За оградой, взбрыкивая спутанными ногами, протяжно заржала лошадь, — не меняя позы, Иван Петрович покосился на нее, слабая улыбка тронула его вялые, с сининкой губы.
— Читал в газете: провели в городе опрос, сколько школьников видели лошадь? Семьдесят процентов — никогда не видели. — Иван Петрович покачал головой, не подымая ее от набалдашника палки. — А я на такой коняге из Белоруссии эвакуировался. Прямо сюда.
— Да сколько же вы ехали? — поразился я.
— Полтора месяца… Мы с Галей-то больше, конечно, шли, чем ехали. В телеге детишек и женщин подвозили. Много их тогда шло…
— И доехали?
— А чего ж не доехать… Остановимся, травы накошу, передохнем — и дальше. Здесь в райзо конька сдал да в районо. А оттуда уж сюда — в Прошкино.

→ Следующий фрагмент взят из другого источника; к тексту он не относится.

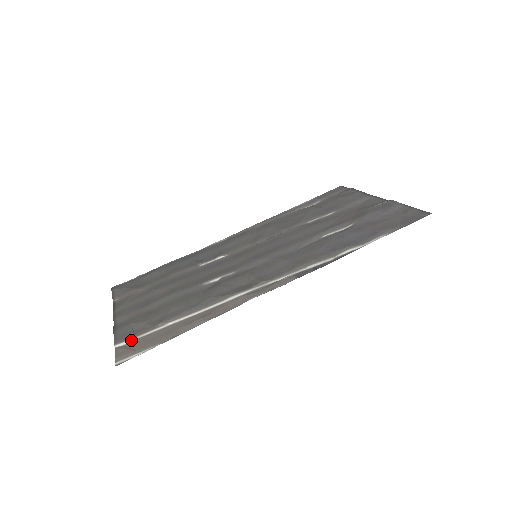
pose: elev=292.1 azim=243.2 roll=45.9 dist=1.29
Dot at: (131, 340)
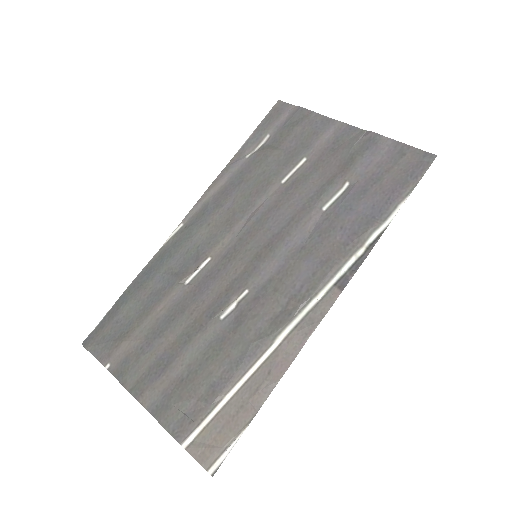
Dot at: (197, 431)
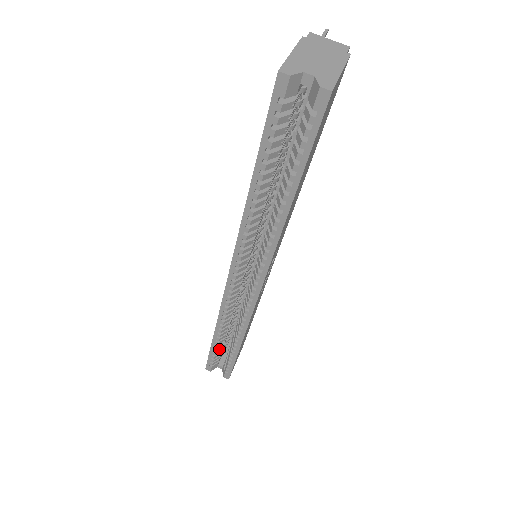
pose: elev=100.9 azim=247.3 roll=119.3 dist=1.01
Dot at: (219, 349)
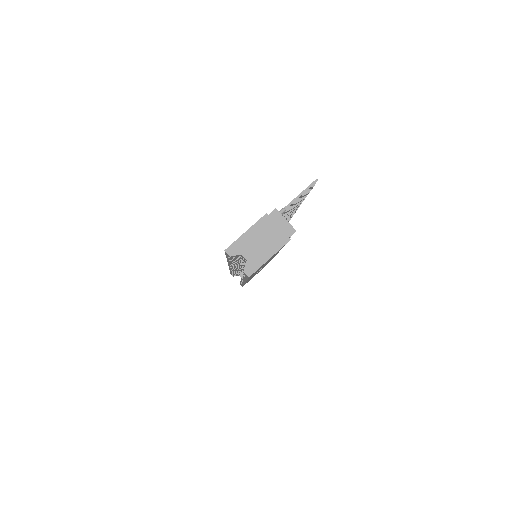
Dot at: (236, 274)
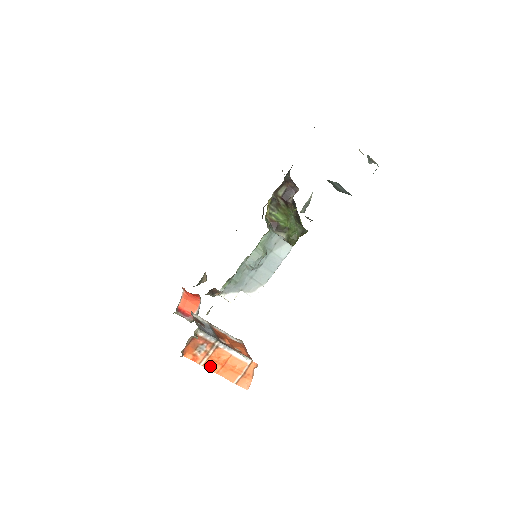
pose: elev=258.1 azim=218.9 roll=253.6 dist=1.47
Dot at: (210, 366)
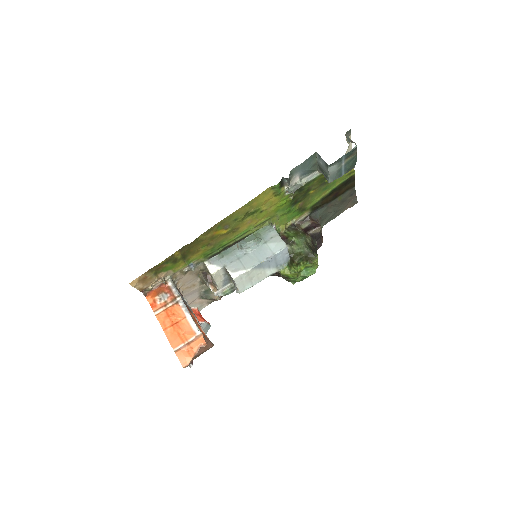
Dot at: (162, 319)
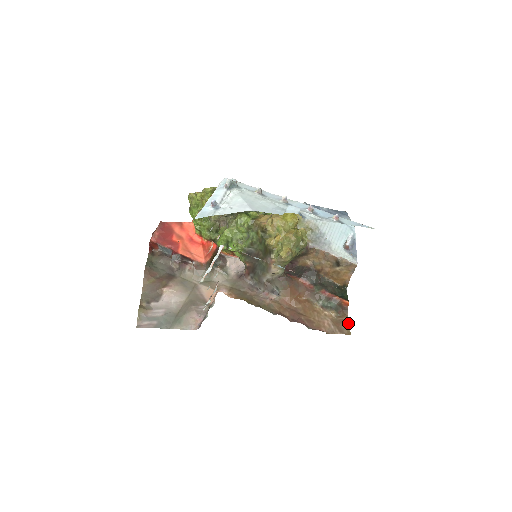
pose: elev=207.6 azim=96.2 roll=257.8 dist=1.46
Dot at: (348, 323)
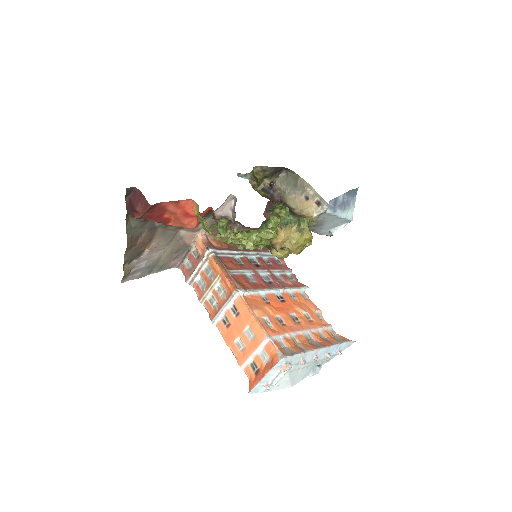
Dot at: occluded
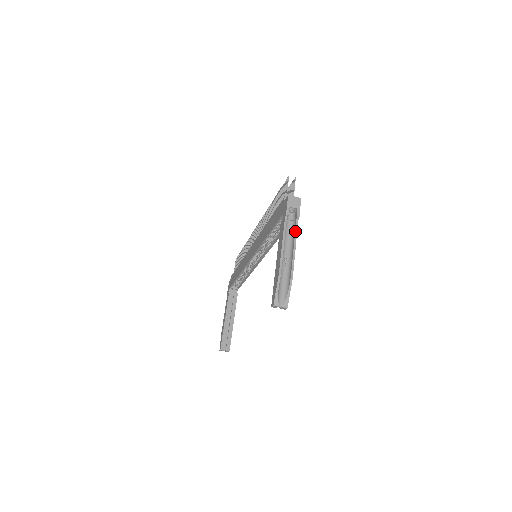
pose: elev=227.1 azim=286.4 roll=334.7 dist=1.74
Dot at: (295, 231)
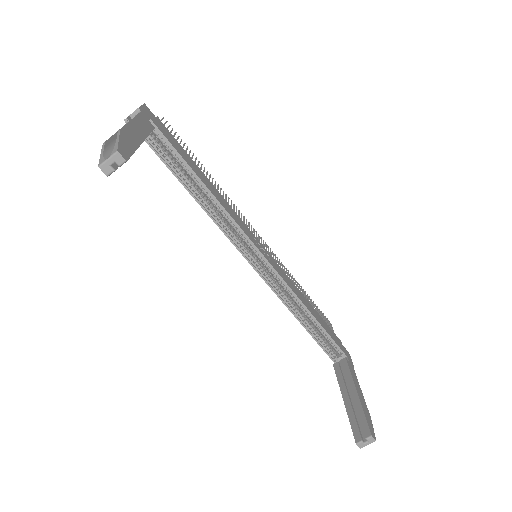
Dot at: occluded
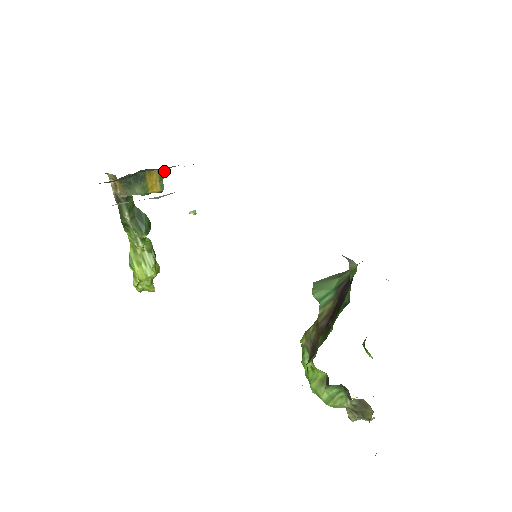
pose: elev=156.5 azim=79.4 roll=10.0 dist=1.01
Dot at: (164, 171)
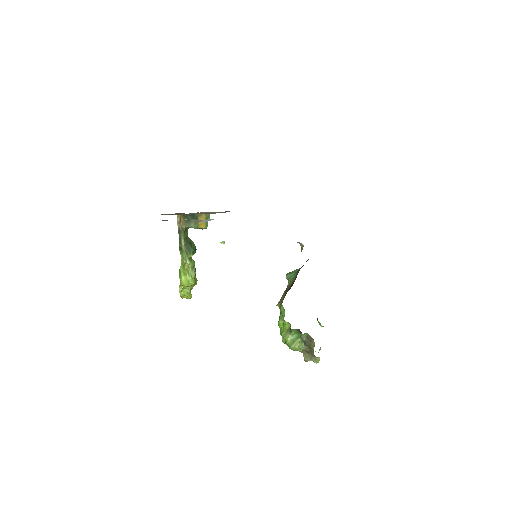
Dot at: (209, 216)
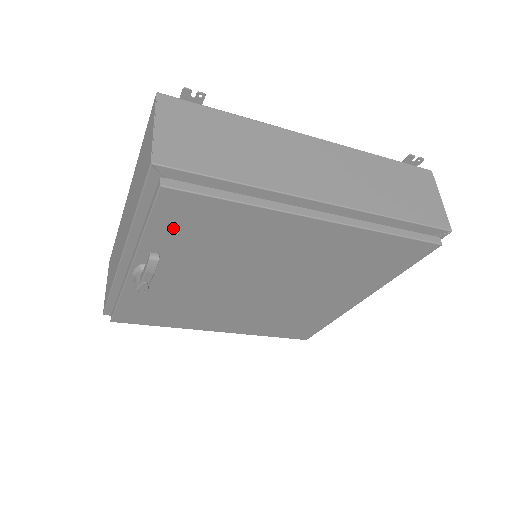
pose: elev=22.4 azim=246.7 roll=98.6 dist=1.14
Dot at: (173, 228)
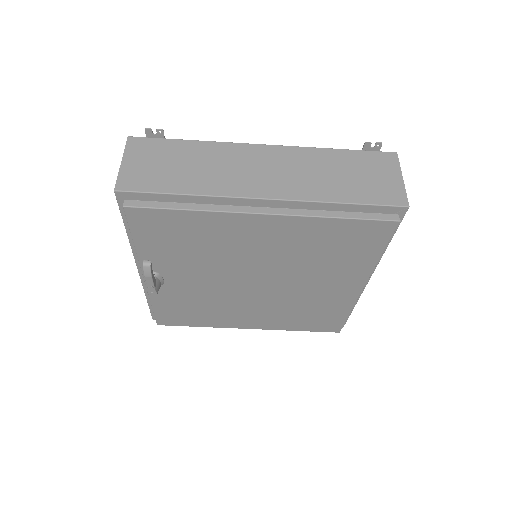
Dot at: (153, 239)
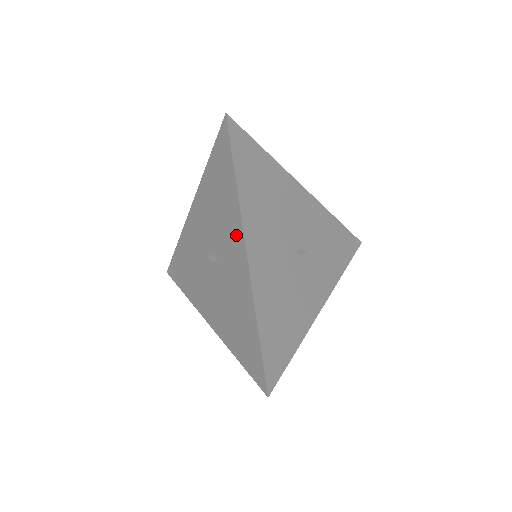
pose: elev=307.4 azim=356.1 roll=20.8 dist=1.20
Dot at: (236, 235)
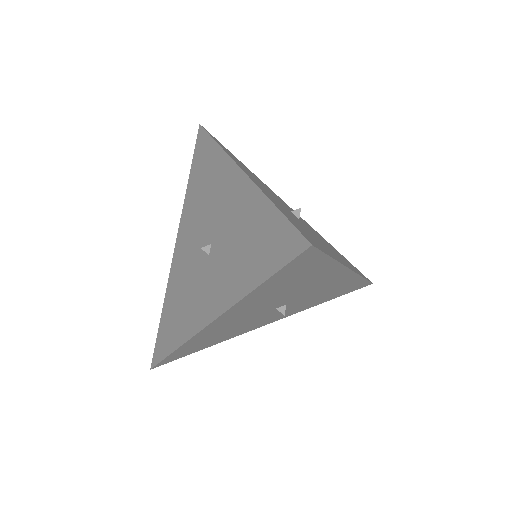
Dot at: (220, 298)
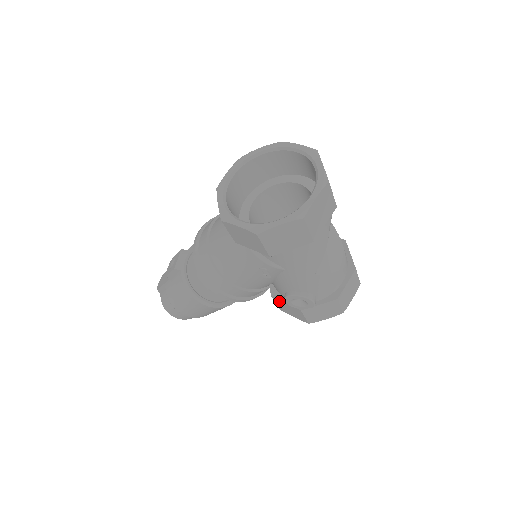
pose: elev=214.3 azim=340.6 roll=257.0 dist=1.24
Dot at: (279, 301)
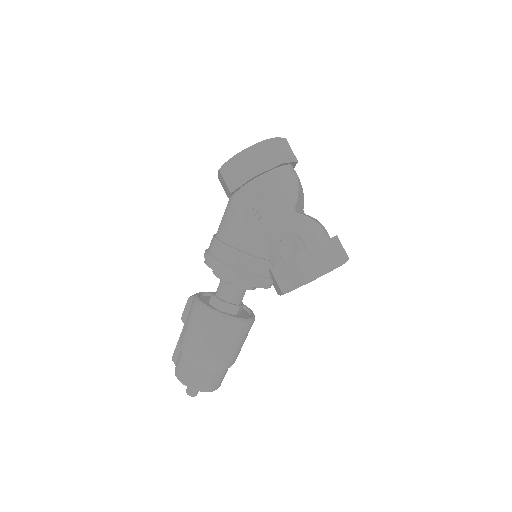
Dot at: (277, 269)
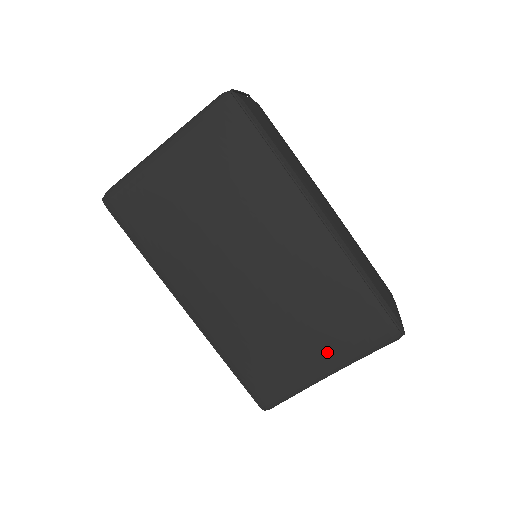
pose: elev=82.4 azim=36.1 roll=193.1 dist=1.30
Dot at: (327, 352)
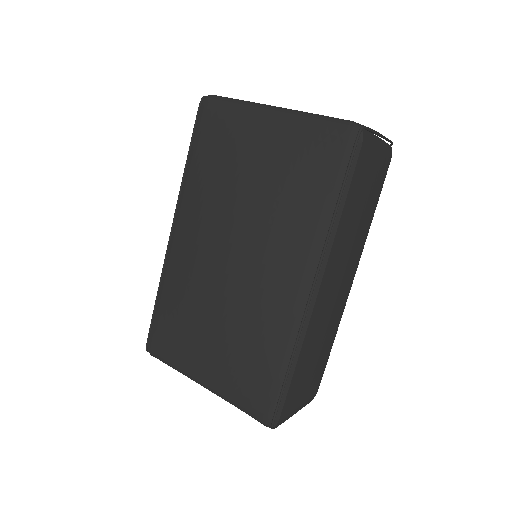
Dot at: (216, 372)
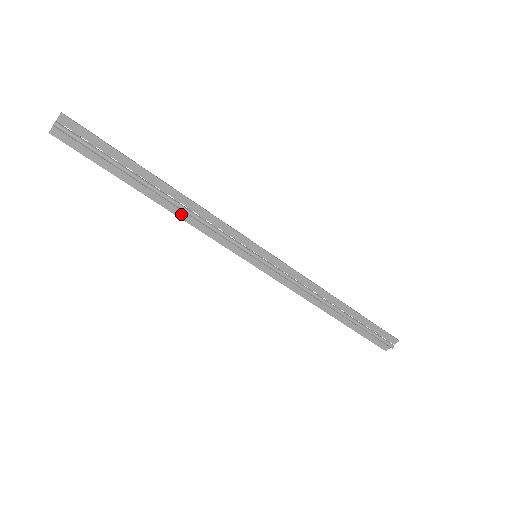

Машинальным движением века Иван Петрович смаргивает непрошеную слезу — мелкая, немощная, она скатывается по скуле, минуя дряблые морщины, и растекается, подсыхая на плохо выбритом подбородке. Умолкнув, он долго смотрит куда-то вдаль, взгляд у него сосредоточенный и рассеянный — одновременно. О чем он сейчас думает, что видит? Глухую полесскую деревеньку и покосившуюся церковноприходскую школу с подслеповатыми оконцами, в которую он, девятнадцатилетний учитель, входил по утрам, задевая головой низкую притолоку? Зимний лунный вечер, когда он в ботиночках и форменной шинельке на рыбьем меху торопился в соседнее село — на свидание с молоденькой учительницей? Бурный сельский сход под сырым низким небом и себя — с пунцовым бантом на груди, горячо жестикулирующего с дощатой, наспех сколоченной трибуны? Мягкий и хитрый прищур — из-под очков — Михаила Ивановича Калинина, всесоюзного старосты, только что вручившего в Кремле директору белорусской школы высшую награду страны? Или, наконец, — тихое сельское кладбище со свежим, так резко чернеющим на осевшем мартовском снегу холмом?.. Кто ж знает, что видит в такую минуту старый человек, у которого все позади. И еще, вспоминая некоторые прочитанные книги, я думаю о том, что чепуха это — будто такие старики светло и безмятежно заканчивают круг свой, гордясь содеянным и не печалясь неизбежным: ряды их множит наш брат-сочинитель, а не годы. Что-то не верю я — доживи еще, конечно, до таких лет! — что буду, как индюк с раздутым зобом, полниться сознанием исполненного долга и не жалеть о минувшем. Как никогда нормальный человек не смирится со смертью, будь она трижды неизбежна и закономерна! Чем больше он, человек, отдал жизни, тем труднее ему уходить из нее. Вот обо всем этом я, наверно, написал бы такой очерк — «Все позади», да жаль, что моему редактору он не нужен и задаром!